(Records from a data collection)

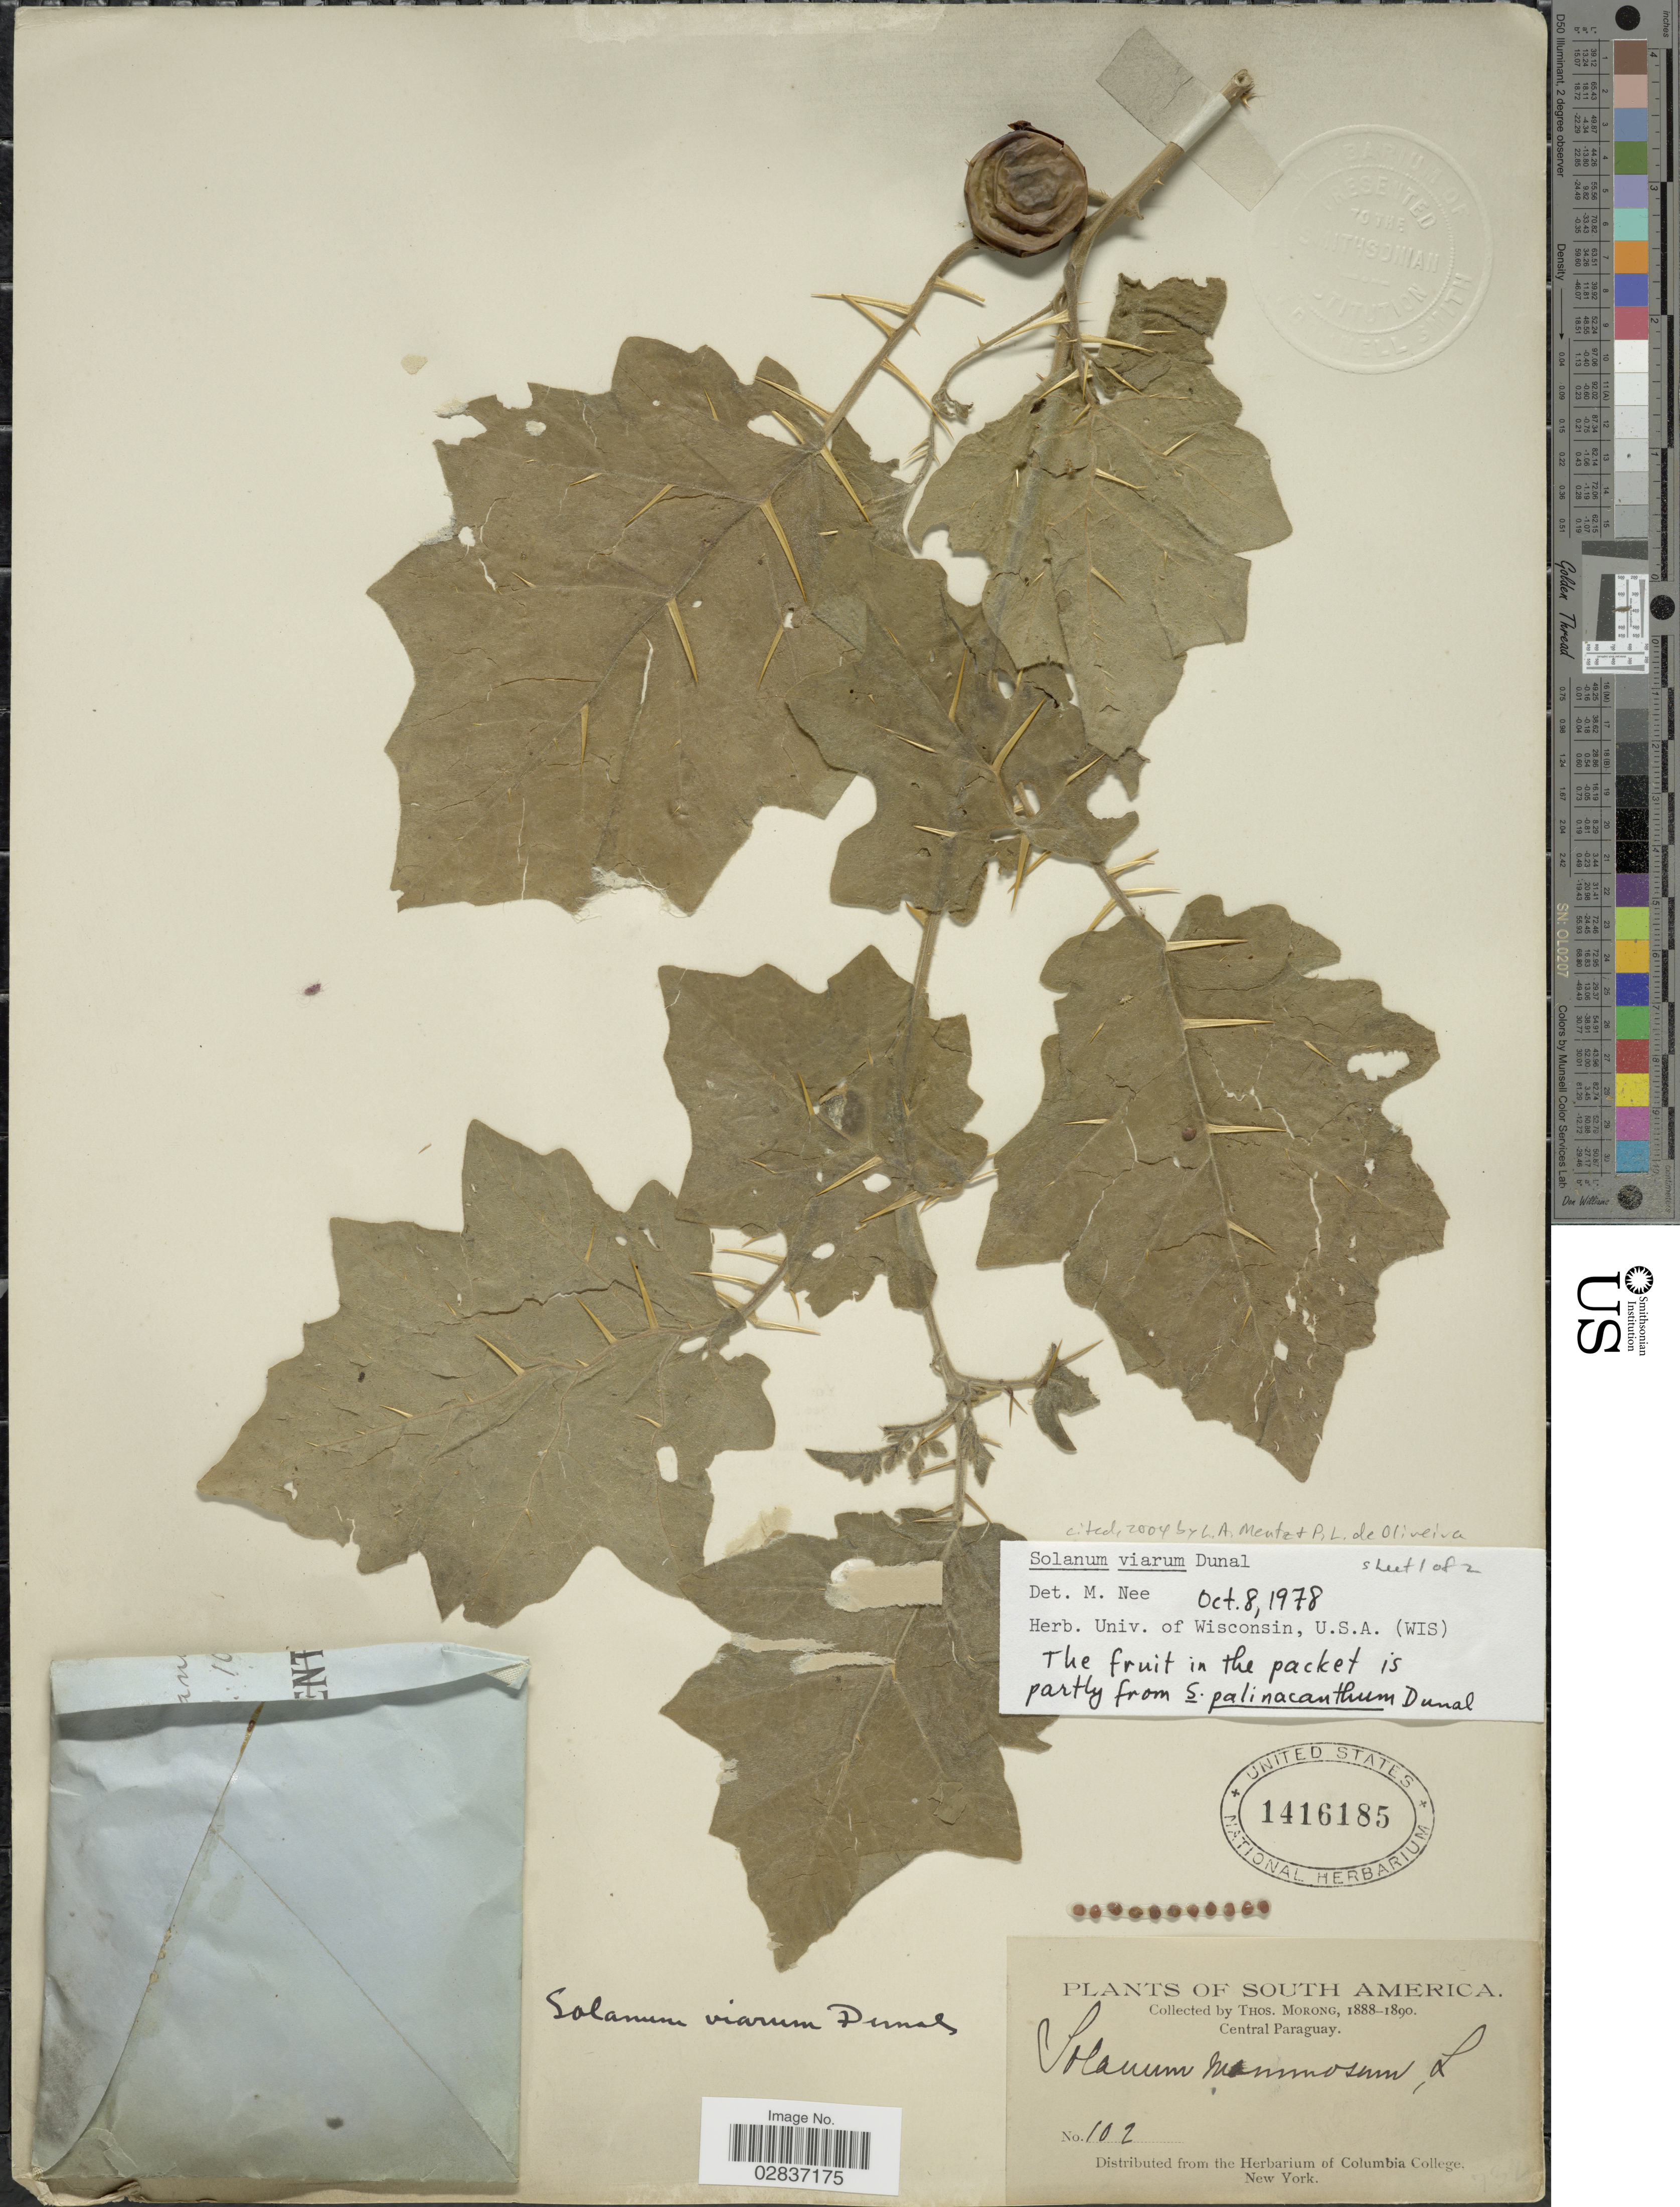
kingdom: Plantae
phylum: Tracheophyta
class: Magnoliopsida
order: Solanales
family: Solanaceae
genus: Solanum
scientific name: Solanum viarum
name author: Dunal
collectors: ex herb. T. Morong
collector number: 102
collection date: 1888/1890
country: Paraguay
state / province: Central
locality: Central Paraguay.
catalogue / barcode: US 1416185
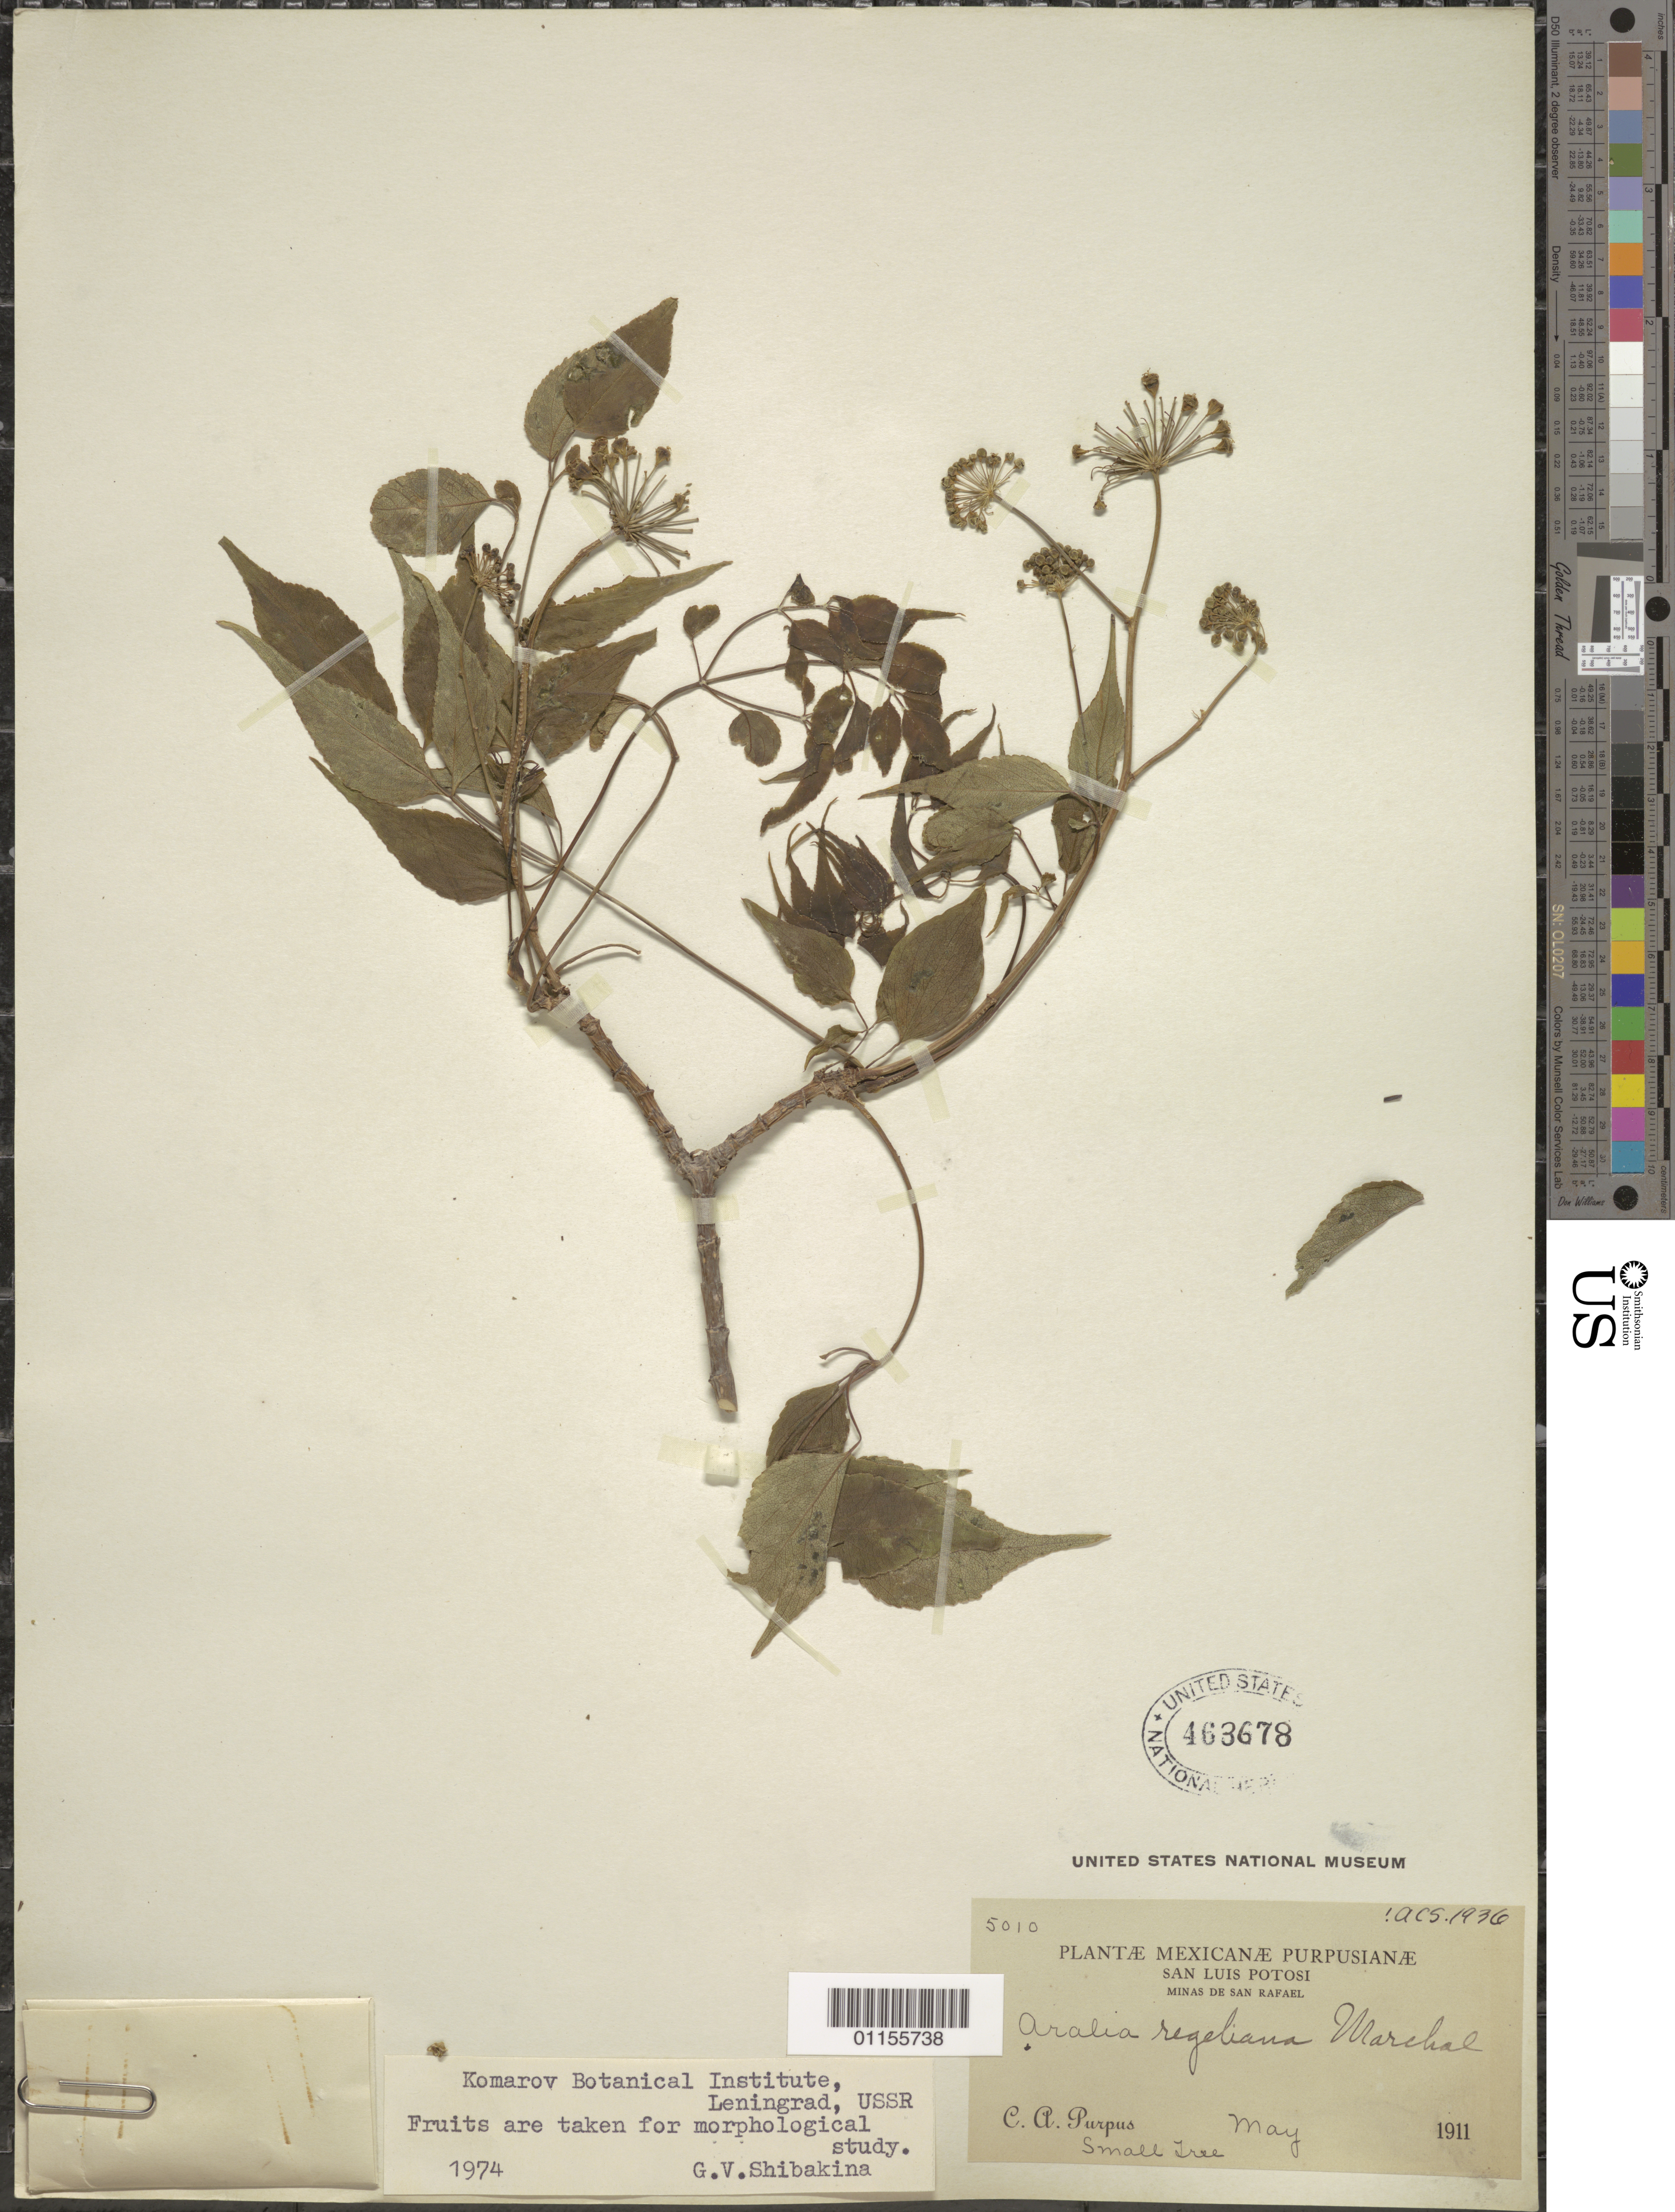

**Brief:**
Write out all the rows again, swapping "collection date" for "date collected" and keeping everything else the same. Leave the pictures out.

**Task result:**
kingdom: Plantae
phylum: Tracheophyta
class: Magnoliopsida
order: Solanales
family: Solanaceae
genus: Solanum
scientific name: Solanum viarum
name author: Dunal
collectors: ex herb. T. Morong
collector number: 102
date collected: 1888/1890
country: Paraguay
state / province: Central
locality: Central Paraguay.
catalogue / barcode: US 1416185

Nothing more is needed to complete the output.